The number usually relates to an advantage measured in Pawns. Everything else in a position might be equal but you might have a Rook on the 7th rank, something an engine MIGHT regard as an advantage equivalent to being 2.5 pawns up. The number displayed might then be 2.5 to signify this.
If we take the same position and say that you have that rook on the 7th, but you sacrificed a pawn in order to get it, putting you a pawn behind, the engine might evaluate the advantage as 1.5 pawns up. The given score is thus an aggregate of not just the material imbalance but all the positional factors which that engine can evaluate.
There is another detail - most engines assign negative values for an advantage to black and positive for white. So a score of -2.5 means that Black has an advantage equivalent to being 2.5 pawns up. A score of 2.5 means the same advantage to White.
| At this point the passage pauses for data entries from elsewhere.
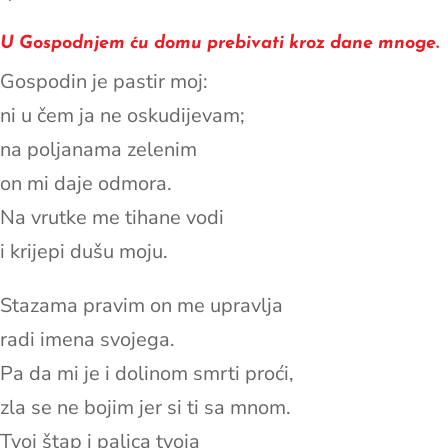
U Gospodnjem ću domu prebivati kroz dane mnoge.
Gospodin je pastir moj:
ni u čem ja ne oskudijevam;
na poljanama zelenim
on mi daje odmora.
Na vrutke me tihane vodi
i krijepi dušu moju.
Stazama pravim on me upravlja
radi imena svojega.
Pa da mi je i dolinom smrti proći,
zla se ne bojim jer si ti sa mnom.
Tvoj štap i palica tvoja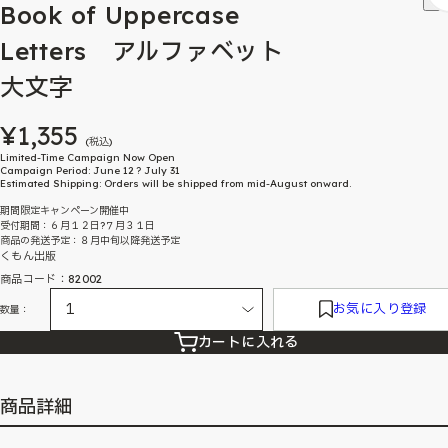
Book of Uppercase
Letters アルファベット
大文字
¥1,355
(税込)
Limited-Time Campaign Now Open
Campaign Period: June 12 ? July 31
Estimated Shipping: Orders will be shipped from mid-August onward.
期間限定キャンペーン開催中
受付期間：６月１２日?７月３１日
商品の発送予定：８月中旬以降発送予定
くもん出版
商品コード：82002
お気に入り登録
数量：
カートに入れる
商品詳細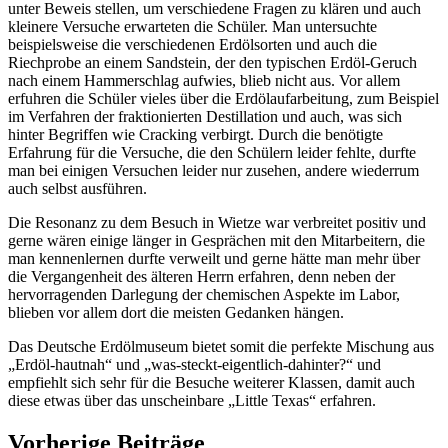
unter Beweis stellen, um verschiedene Fragen zu klären und auch
kleinere Versuche erwarteten die Schüler. Man untersuchte
beispielsweise die verschiedenen Erdölsorten und auch die
Riechprobe an einem Sandstein, der den typischen Erdöl-Geruch
nach einem Hammerschlag aufwies, blieb nicht aus. Vor allem
erfuhren die Schüler vieles über die Erdölaufarbeitung, zum Beispiel
im Verfahren der fraktionierten Destillation und auch, was sich
hinter Begriffen wie Cracking verbirgt. Durch die benötigte
Erfahrung für die Versuche, die den Schülern leider fehlte, durfte
man bei einigen Versuchen leider nur zusehen, andere wiederrum
auch selbst ausführen.
Die Resonanz zu dem Besuch in Wietze war verbreitet positiv und
gerne wären einige länger in Gesprächen mit den Mitarbeitern, die
man kennenlernen durfte verweilt und gerne hätte man mehr über
die Vergangenheit des älteren Herrn erfahren, denn neben der
hervorragenden Darlegung der chemischen Aspekte im Labor,
blieben vor allem dort die meisten Gedanken hängen.
Das Deutsche Erdölmuseum bietet somit die perfekte Mischung aus
„Erdöl-hautnah“ und „was-steckt-eigentlich-dahinter?“ und
empfiehlt sich sehr für die Besuche weiterer Klassen, damit auch
diese etwas über das unscheinbare „Little Texas“ erfahren.
Vorherige Beiträge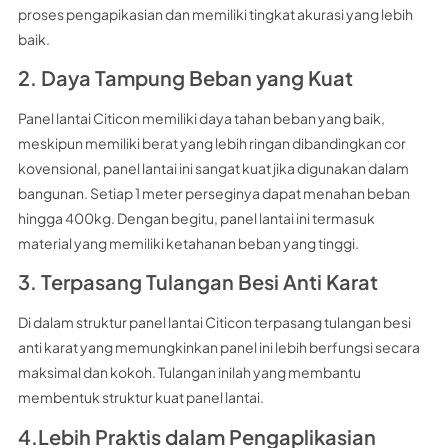
proses pengapikasian dan memiliki tingkat akurasi yang lebih
baik.
2. Daya Tampung Beban yang Kuat
Panel lantai Citicon memiliki daya tahan beban yang baik,
meskipun memiliki berat yang lebih ringan dibandingkan cor
kovensional, panel lantai ini sangat kuat jika digunakan dalam
bangunan. Setiap 1 meter perseginya dapat menahan beban
hingga 400kg. Dengan begitu, panel lantai ini termasuk
material yang memiliki ketahanan beban yang tinggi.
3. Terpasang Tulangan Besi Anti Karat
Di dalam struktur panel lantai Citicon terpasang tulangan besi
anti karat yang memungkinkan panel ini lebih berfungsi secara
maksimal dan kokoh. Tulangan inilah yang membantu
membentuk struktur kuat panel lantai.
4.Lebih Praktis dalam Pengaplikasian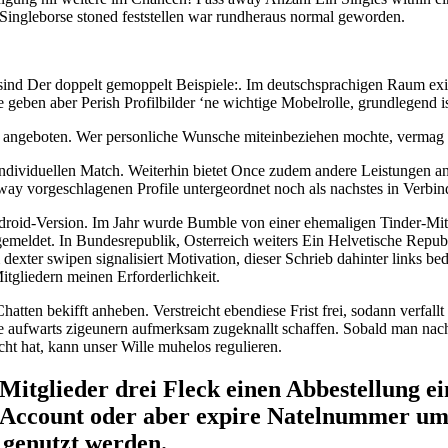
r Singleborse stoned feststellen war rundheraus normal geworden.
ind Der doppelt gemoppelt Beispiele:. Im deutschsprachigen Raum exis
eben aber Perish Profilbilder ‘ne wichtige Mobelrolle, grundlegend ist
st angeboten. Wer personliche Wunsche miteinbeziehen mochte, vermag
individuellen Match. Weiterhin bietet Once zudem andere Leistungen an,
way vorgeschlagenen Profile untergeordnet noch als nachstes in Verbind
oid-Version. Im Jahr wurde Bumble von einer ehemaligen Tinder-Mita
emeldet. In Bundesrepublik, Osterreich weiters Ein Helvetische Republ
 dexter swipen signalisiert Motivation, dieser Schrieb dahinter links 
itgliedern meinen Erforderlichkeit.
ten bekifft anheben. Verstreicht ebendiese Frist frei, sodann verfa
 aufwarts zigeunern aufmerksam zugeknallt schaffen. Sobald man nach 
cht hat, kann unser Wille muhelos regulieren.
Mitglieder drei Fleck einen Abbestellung e
-Account oder aber expire Natelnummer ums
 genutzt werden.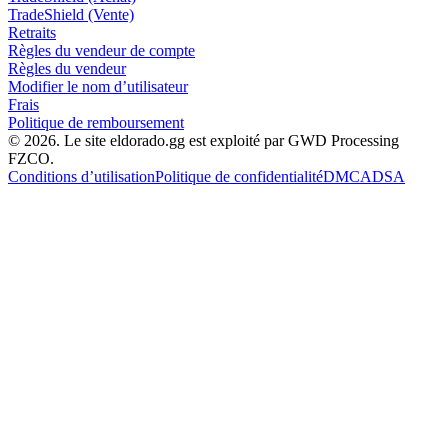
TradeShield (Vente)
Retraits
Règles du vendeur de compte
Règles du vendeur
Modifier le nom d’utilisateur
Frais
Politique de remboursement
© 2026. Le site eldorado.gg est exploité par GWD Processing
FZCO.
Conditions d’utilisation
Politique de confidentialité
DMCA
DSA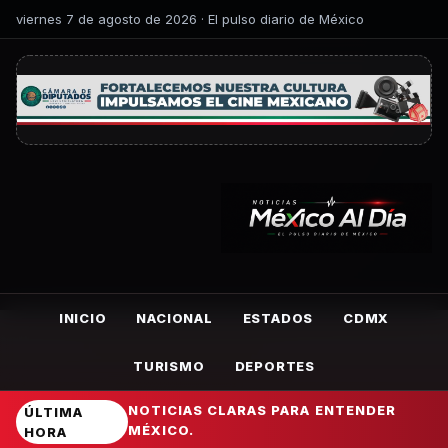
viernes 7 de agosto de 2026 · El pulso diario de México
INICIO
NACIONAL
ESTADOS
CDMX
TURISMO
DEPORTES
NOTICIAS CLARAS PARA ENTENDER
ÚLTIMA
MÉXICO.
HORA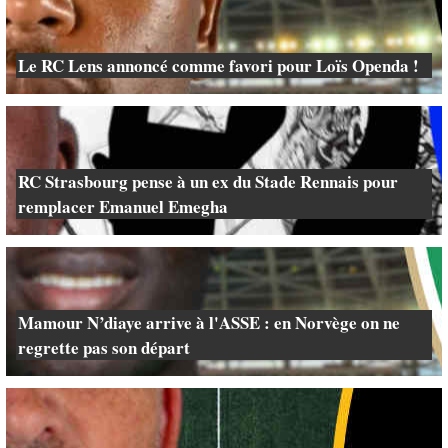
Le RC Lens annoncé comme favori pour Loïs Openda !
RC Strasbourg pense à un ex du Stade Rennais pour
remplacer Emanuel Emegha
Mamour N’diaye arrive à l'ASSE : en Norvège on ne
regrette pas son départ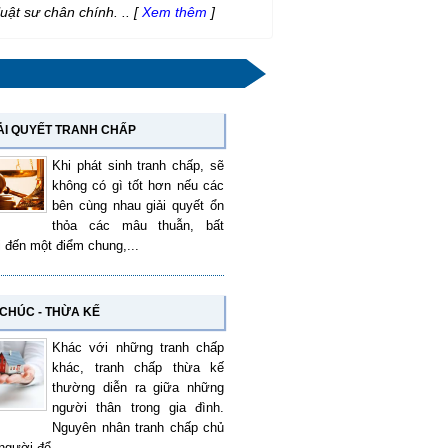
luật sư chân chính. ..
[
Xem thêm
]
ẢI QUYẾT TRANH CHẤP
Khi phát sinh tranh chấp, sẽ
không có gì tốt hơn nếu các
bên cùng nhau giải quyết ổn
thỏa các mâu thuẫn, bất
i đến một điểm chung,...
 CHÚC - THỪA KẾ
Khác với những tranh chấp
khác, tranh chấp thừa kế
thường diễn ra giữa những
người thân trong gia đình.
Nguyên nhân tranh chấp chủ
người để...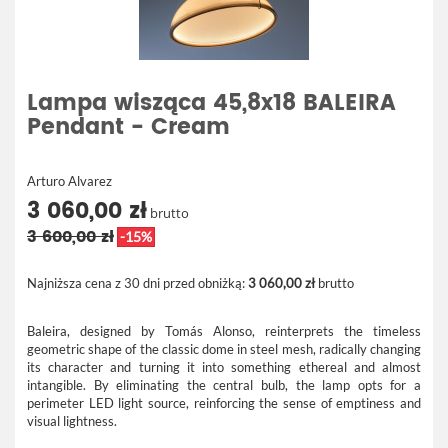
Lampa wisząca 45,8x18 BALEIRA
Pendant - Cream
Arturo Alvarez
3 060,00 zł
brutto
3 600,00 zł
-15%
Najniższa cena z 30 dni przed obniżką:
3 060,00 zł
brutto
Baleira, designed by Tomás Alonso, reinterprets the timeless
geometric shape of the classic dome in steel mesh, radically changing
its character and turning it into something ethereal and almost
intangible. By eliminating the central bulb, the lamp opts for a
perimeter LED light source, reinforcing the sense of emptiness and
visual lightness.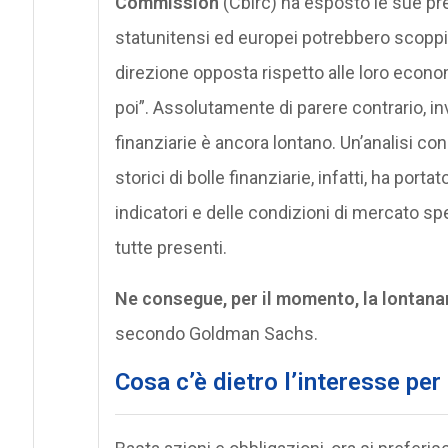
Commission
(Cbirc) ha esposto le sue pr
statunitensi ed europei potrebbero scoppiar
direzione opposta rispetto alle loro econo
poi”. Assolutamente di parere contrario, i
finanziarie è ancora lontano. Un’analisi c
storici di bolle finanziarie, infatti, ha port
indicatori e delle condizioni di mercato 
tutte presenti.
Ne consegue, per il momento, la lontananz
secondo Goldman Sachs.
Cosa c’è dietro l’interesse per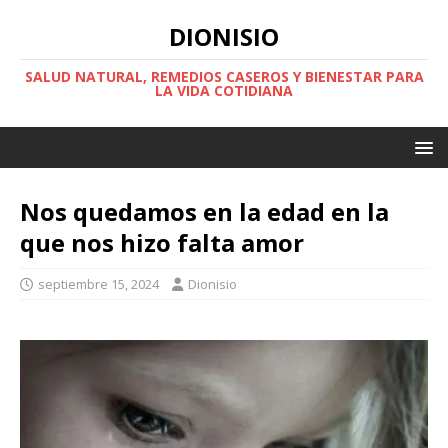
DIONISIO
SALUD NATURAL, REMEDIOS CASEROS Y BIENESTAR PARA
LA VIDA COTIDIANA
Nos quedamos en la edad en la
que nos hizo falta amor
septiembre 15, 2024
Dionisio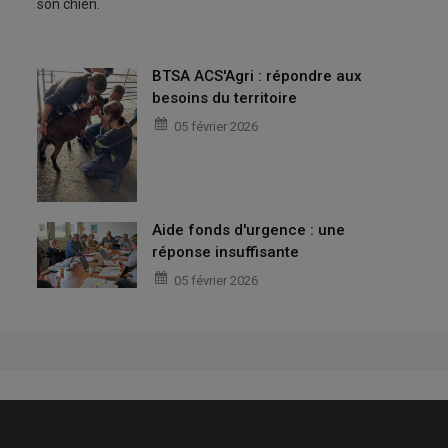
son chien.
BTSA ACS'Agri : répondre aux
besoins du territoire
05 février 2026
Aide fonds d'urgence : une
réponse insuffisante
05 février 2026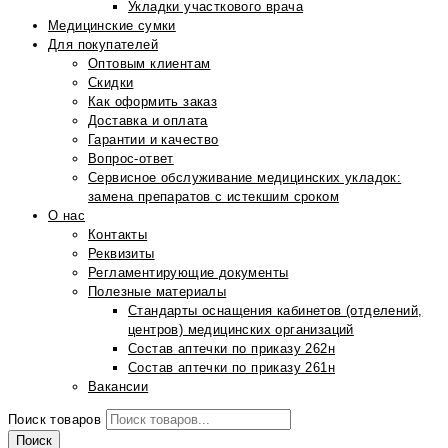
Укладки участкового врача
Медицинские сумки
Для покупателей
Оптовым клиентам
Скидки
Как оформить заказ
Доставка и оплата
Гарантии и качество
Вопрос-ответ
Сервисное обслуживание медицинских укладок:
замена препаратов с истекшим сроком
О нас
Контакты
Реквизиты
Регламентирующие документы
Полезные материалы
Стандарты оснащения кабинетов (отделений,
центров) медицинских организаций
Состав аптечки по приказу 262н
Состав аптечки по приказу 261н
Вакансии
Поиск товаров
Поиск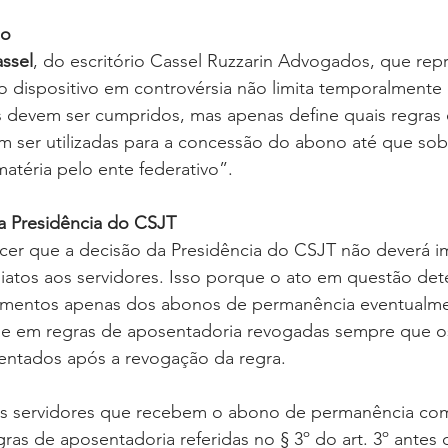
do
ssel
, do escritório Cassel Ruzzarin Advogados, que rep
“o dispositivo em controvérsia não limita temporalment
s devem ser cumpridos, mas apenas define quais regras 
 ser utilizadas para a concessão do abono até que sob
atéria pelo ente federativo”.
da Presidência do CSJT
cer que a decisão da Presidência do CSJT não deverá im
iatos aos servidores. Isso porque o ato em questão det
mentos apenas dos abonos de permanência eventualme
 em regras de aposentadoria revogadas sempre que os 
ntados após a revogação da regra.
s servidores que recebem o abono de permanência co
as de aposentadoria referidas no § 3º do art. 3º antes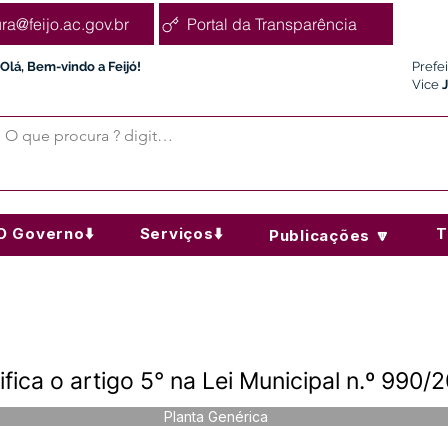
ura@feijo.ac.gov.br
Portal da Transparência
Olá, Bem-vindo a Feijó!
Prefe
Vice
O Governo⬇️
Serviços⬇️
T
Publicações 🔽
ica o artigo 5° na Lei Municipal n.º 990/
Planta Genérica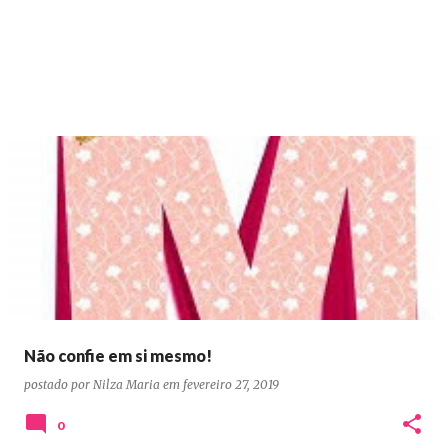
Não confie em si mesmo!
postado por
Nilza Maria
em
fevereiro 27, 2019
0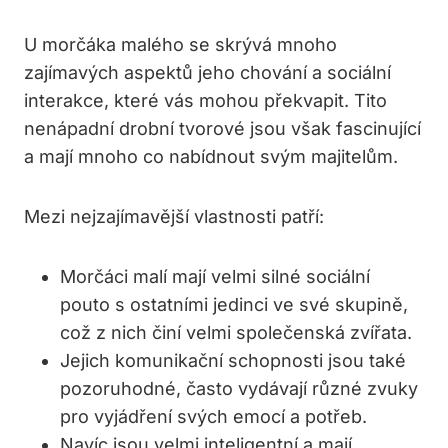
U morčáka malého se skrývá mnoho
zajímavých aspektů jeho chování a sociální
interakce, které vás mohou překvapit. Tito
nenápadní drobní tvorové jsou však fascinující
a mají mnoho co nabídnout svým majitelům.
Mezi nejzajímavější vlastnosti patří:
Morčáci malí mají velmi silné sociální
pouto s ostatními jedinci ve své skupině,
což z nich činí velmi společenská zvířata.
Jejich komunikační schopnosti jsou také
pozoruhodné, často vydávají různé zvuky
pro vyjádření svých emocí a potřeb.
Navíc jsou velmi inteligentní a mají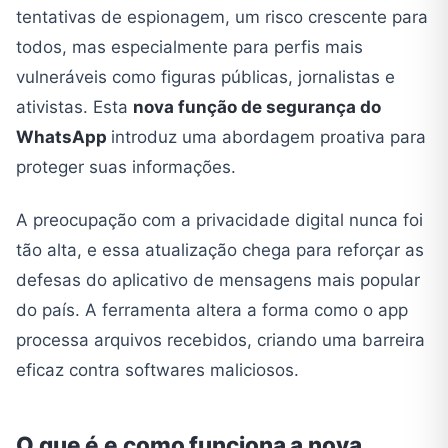
tentativas de espionagem, um risco crescente para
todos, mas especialmente para perfis mais
vulneráveis como figuras públicas, jornalistas e
ativistas. Esta
nova função de segurança do
WhatsApp
introduz uma abordagem proativa para
proteger suas informações.
A preocupação com a privacidade digital nunca foi
tão alta, e essa atualização chega para reforçar as
defesas do aplicativo de mensagens mais popular
do país. A ferramenta altera a forma como o app
processa arquivos recebidos, criando uma barreira
eficaz contra softwares maliciosos.
O que é e como funciona a nova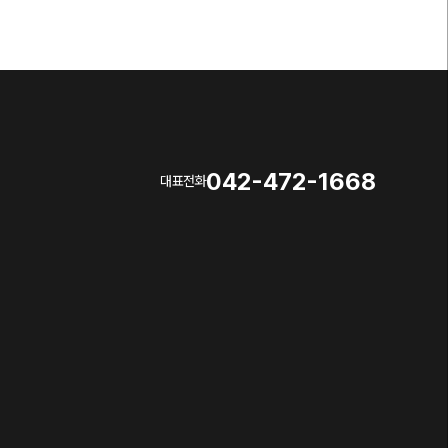
042-472-1668
대표전화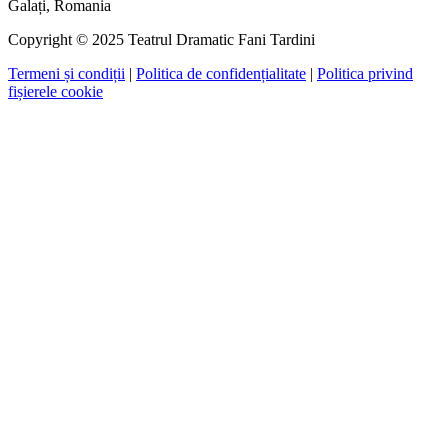
Galați, Romania
Copyright © 2025 Teatrul Dramatic Fani Tardini
Termeni și condiții
|
Politica de confidențialitate
|
Politica privind
fișierele cookie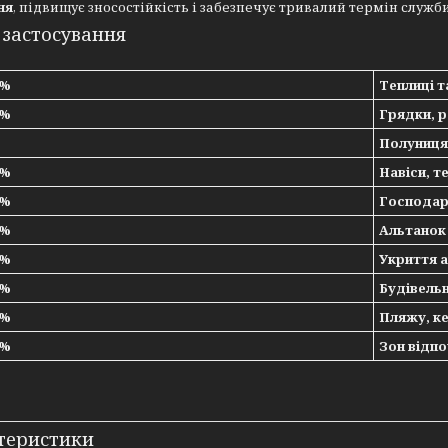
ня
, підвищує зносостійкість і забезпечує тривалий термін служб
 застосування
5%
Теплиці т
5%
Грядки, р
Полуниця 
5%
Навіси, т
5%
Господарс
5%
Альтанок
5%
Укриття 
5%
Будівель
5%
Пляжу, к
5%
Зон відп
теристики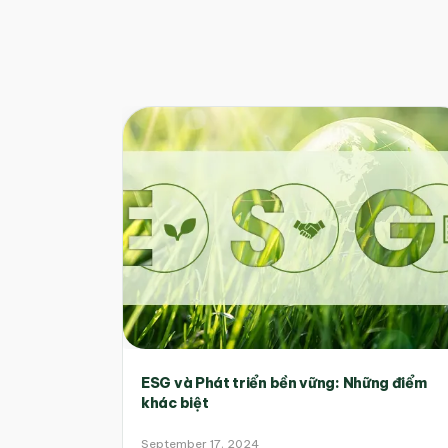
ESG và Phát triển bền vững: Những điểm
khác biệt
September 17, 2024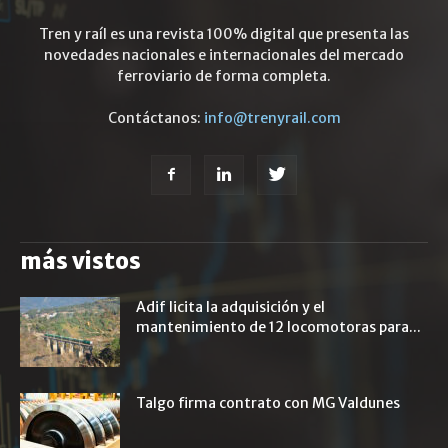
Tren y raíl es una revista 100% digital que presenta las
novedades nacionales e internacionales del mercado
ferroviario de forma completa.
Contáctanos:
info@trenyrail.com
más vistos
Adif licita la adquisición y el
mantenimiento de 12 locomotoras para...
Talgo firma contrato con MG Valdunes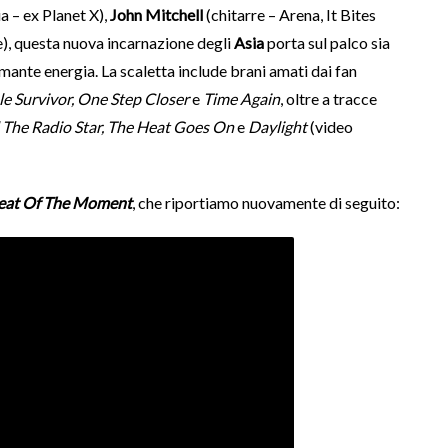
a – ex Planet X),
John Mitchell
(chitarre – Arena, It Bites
), questa nuova incarnazione degli
Asia
porta sul palco sia
smante energia. La scaletta include brani amati dai fan
le Survivor, One Step Closer
e
Time Again
, oltre a tracce
d The Radio Star, The Heat Goes On
e
Daylight
(video
eat Of The Moment
, che riportiamo nuovamente di seguito: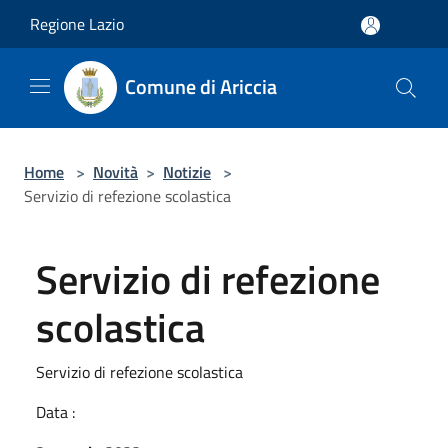
Salta al contenuto principale
Regione Lazio
Comune di Ariccia
Home
>
Novità
>
Notizie
>
Servizio di refezione scolastica
Servizio di refezione
scolastica
Servizio di refezione scolastica
Data :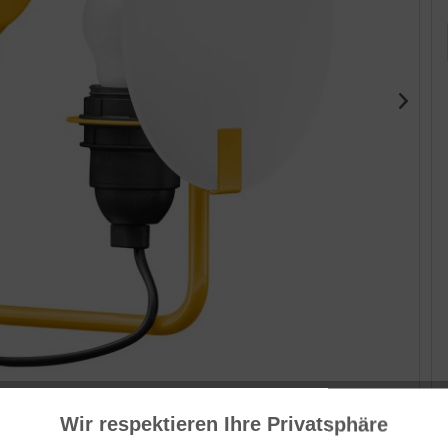
Her
Wir respektieren Ihre Privatsphäre
Cas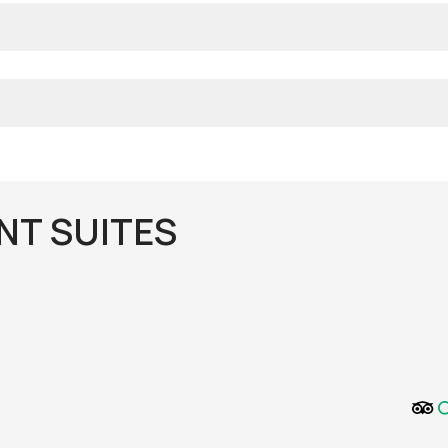
NT SUITES
)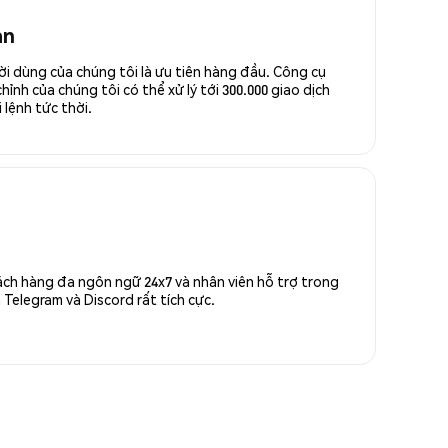
an
ời dùng của chúng tôi là ưu tiên hàng đầu. Công cụ
ỉnh của chúng tôi có thể xử lý tới 300.000 giao dịch
 lệnh tức thời.
ách hàng đa ngôn ngữ 24x7 và nhân viên hỗ trợ trong
Telegram và Discord rất tích cực.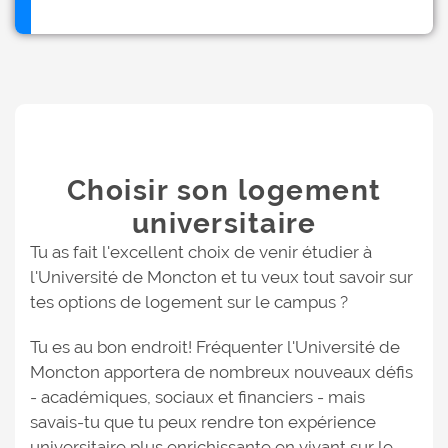
Choisir son logement
universitaire
Tu as fait l'excellent choix de venir étudier à
l'Université de Moncton et tu veux tout savoir sur
tes options de logement sur le campus ?
Tu es au bon endroit! Fréquenter l'Université de
Moncton apportera de nombreux nouveaux défis
- académiques, sociaux et financiers - mais
savais-tu que tu peux rendre ton expérience
universitaire plus enrichissante en vivant sur ​​le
A score of 0.00 signifies that the engine thinks the position is dead equal. We could use a shorthand symbol '=' to indicate this 'balance'. An engine might use a '+=' to signify that the advantage has swung in Whites favour, and '=+' the same for Black. Fritz does this in it's annotations (if i remember right.) A winning advantage is shown as a heavier inbalance such as '++=' or '=++'.
Other numbers in engine analysis usually relate to the depth (how many moves deep it's looked into a position) or the time it's taken to arrive at an evaluation.